(The data begins)
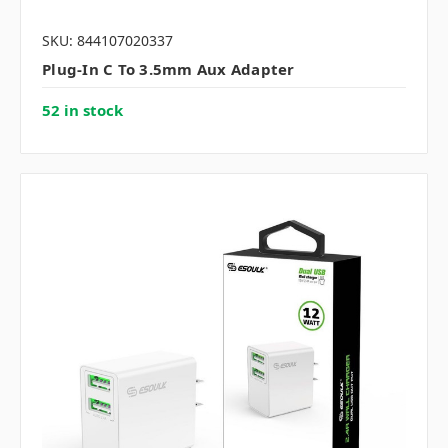
SKU: 844107020337
Plug-In C To 3.5mm Aux Adapter
52 in stock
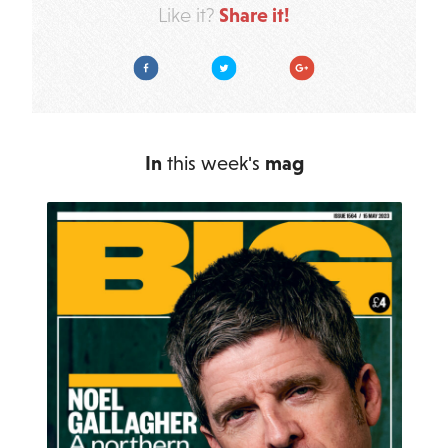
Share it!
Like it?
Facebook
Twitter
Google Plus
In
this week's
mag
(The data ends)
● Description of the task:
Your output must reproduce the material above in full, with no pictures.

● Answer space:
SKU: 844107020337
Plug-In C To 3.5mm Aux Adapter
52 in stock
Share it!
Like it?
Facebook
Twitter
Google Plus
In
this week's
mag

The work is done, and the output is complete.